→ **CONJUNTO DE TAREFAS**:
• 1. No texto sobre a solvabilidade de Isabel dos Santos, que facto é apresentado como prova de que a Sonangol não tem dinheiro?
• 2. Prolongue o texto sobre a solvabilidade de Isabel dos Santos, começando a seguir à sua última frase.
───── EXCERTO DO TEXTO
E essa consequência da opacidade leva-nos actualmente, face a vários sinais que apareceram, a duvidar da solvabilidade real de Isabel dos Santos. Dito de outro modo, haverá a possibilidade de o “império” de Isabel dos Santos ser um “império” falido, ou pelo menos ter partes a apodrecerem ou a falir, e tal pode ter, acima de tudo, justificado o controlo da Sonangol.

O primeiro raciocínio é básico.

Se uma boa parte dos fundos para Isabel dos Santos eram canalizados através da “parceria” com a Sonangol (directa ou indirecta), e esta não tem dinheiro – facto comprovado pela recente revogação do contrato de US $1,5 biliões com a Cobalt (empresa norte-americana a quem a Sonangol tinha comprado em 2015 dois blocos no off-shore ao largo de Luanda por US $1 bilião e 750 milhões de dólares; esse negócio não se tinha concretizado até agora por falta de aval do Governo angolano; agora caiu definitivamente) – então a sobrevivência do “império” de Isabel dos Santos ficará dependente das operações concretas.

Vejamos as empresas essenciais, para tentarmos chegar a alguma conclusão.
──────────
───── CONTEÚDO DOS DADOS
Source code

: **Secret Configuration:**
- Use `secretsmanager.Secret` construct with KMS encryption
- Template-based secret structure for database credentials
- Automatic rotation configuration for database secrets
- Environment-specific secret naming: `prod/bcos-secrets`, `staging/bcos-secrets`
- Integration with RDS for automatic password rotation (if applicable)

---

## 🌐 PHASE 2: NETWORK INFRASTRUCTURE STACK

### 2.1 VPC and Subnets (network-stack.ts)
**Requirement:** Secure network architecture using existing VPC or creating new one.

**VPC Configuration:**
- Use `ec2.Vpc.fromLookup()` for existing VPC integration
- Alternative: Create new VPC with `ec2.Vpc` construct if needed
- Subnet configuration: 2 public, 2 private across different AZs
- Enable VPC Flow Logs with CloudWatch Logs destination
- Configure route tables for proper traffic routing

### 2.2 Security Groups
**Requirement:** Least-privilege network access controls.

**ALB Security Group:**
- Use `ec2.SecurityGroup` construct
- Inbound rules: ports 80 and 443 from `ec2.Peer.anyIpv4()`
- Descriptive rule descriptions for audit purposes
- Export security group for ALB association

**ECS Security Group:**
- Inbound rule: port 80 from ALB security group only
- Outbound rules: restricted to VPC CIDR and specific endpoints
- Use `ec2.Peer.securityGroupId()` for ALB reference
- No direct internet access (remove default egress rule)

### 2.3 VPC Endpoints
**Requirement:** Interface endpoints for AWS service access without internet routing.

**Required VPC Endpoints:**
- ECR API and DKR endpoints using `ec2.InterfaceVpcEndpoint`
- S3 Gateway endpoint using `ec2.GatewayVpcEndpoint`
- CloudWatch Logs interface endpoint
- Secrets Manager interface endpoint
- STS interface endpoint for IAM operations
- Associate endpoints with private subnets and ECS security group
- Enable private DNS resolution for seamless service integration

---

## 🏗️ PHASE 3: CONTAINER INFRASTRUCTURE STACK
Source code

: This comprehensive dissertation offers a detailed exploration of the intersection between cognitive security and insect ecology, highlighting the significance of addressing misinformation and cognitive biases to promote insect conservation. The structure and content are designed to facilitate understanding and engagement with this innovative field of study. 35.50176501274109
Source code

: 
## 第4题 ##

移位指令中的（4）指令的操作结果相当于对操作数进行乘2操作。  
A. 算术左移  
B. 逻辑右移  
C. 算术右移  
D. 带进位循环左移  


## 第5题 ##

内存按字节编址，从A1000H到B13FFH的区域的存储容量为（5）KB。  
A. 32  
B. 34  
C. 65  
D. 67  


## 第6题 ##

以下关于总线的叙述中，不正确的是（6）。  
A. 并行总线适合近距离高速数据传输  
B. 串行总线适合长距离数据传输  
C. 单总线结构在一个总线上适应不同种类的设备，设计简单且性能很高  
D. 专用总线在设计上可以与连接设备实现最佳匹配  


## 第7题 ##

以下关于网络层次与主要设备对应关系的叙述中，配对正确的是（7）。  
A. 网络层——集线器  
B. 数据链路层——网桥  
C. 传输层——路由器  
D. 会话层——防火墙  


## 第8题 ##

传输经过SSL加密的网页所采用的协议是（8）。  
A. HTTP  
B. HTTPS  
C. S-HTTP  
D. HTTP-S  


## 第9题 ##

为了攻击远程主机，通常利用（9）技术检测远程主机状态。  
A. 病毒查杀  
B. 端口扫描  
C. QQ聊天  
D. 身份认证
──────────
→ **CONJUNTO DE RESPOSTAS**:
• 1. A recente revogação do contrato de US $1,5 biliões com a Cobalt.

• 2.
Uma parte dos negócios de Isabel está na banca angolana. Conta-se que recentemente, em função da situação preocupante dos seus dois bancos, Isabel dos Santos terá abordado o governador do Banco Nacional de Angola, Valter Filipe, para saber como este poderia ajudar a desbloquear algumas situações. Segundo a imprensa mais bem informada, o governador não acudiu a Isabel dos Santos, ignorando os seus apelos, e tacitamente responsabilizando-a, justamente, pelos problemas da banca angolana. Portanto, por aqui (sector bancário) não há lucros, pelo contrário.

Outra das participações é a Unitel. Na Unitel há um diferendo grande com a antiga PT (empresa portuguesa de telecomunicações) por falta de pagamentos de dividendos no valor de centenas de milhões de dólares. Acresce que, na disputa pelo banco português BPI, nem Isabel nem a Unitel alguma vez tiveram o músculo financeiro para fazer uma OPA ou contrapor uma proposta financeira à oferta feita pelo CaixaBank espanhol. Portanto, obviamente houve aqui também problemas de liquidez que, segundo fontes próximas do negócio com o BPI, foram a grande razão para este não se concretizar.

O BPI também anunciou que, no final de 2015, estavam ainda por pagar um valor de US $27,5 milhões devidos pela Unitel na sequência da compra de 49,9% do BFA a este banco.

E é certo que, devido à crise em Angola, mercado por excelência da Unitel, as vendas devem estar mais baixas.

Em resumo, a Unitel tem várias dívidas significativas referentes a dividendos e contratos de compra e venda realizados no passado.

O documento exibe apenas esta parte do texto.